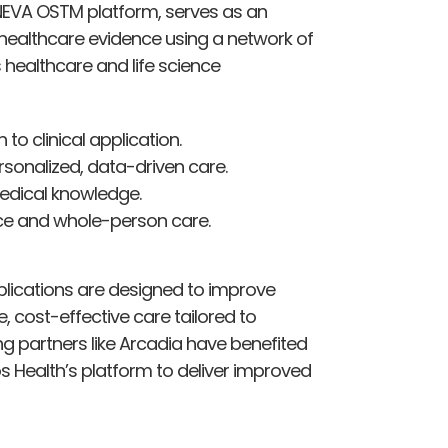
NEVA OSTM platform, serves as an
 healthcare evidence using a network of
 healthcare and life science
o clinical application.
sonalized, data-driven care.
edical knowledge.
e and whole-person care.
lications are designed to improve
e, cost-effective care tailored to
ng partners like Arcadia have benefited
s Health’s platform to deliver improved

——

• _Exercise_
Would you return exactly, and only, the lines beginning at the one with "healthcare evidence using a network of" and ending at the last line of the listing?

• _Result of this task_
 healthcare evidence using a network of
 healthcare and life science
o clinical application.
sonalized, data-driven care.
edical knowledge.
e and whole-person care.
lications are designed to improve
e, cost-effective care tailored to
ng partners like Arcadia have benefited
s Health’s platform to deliver improved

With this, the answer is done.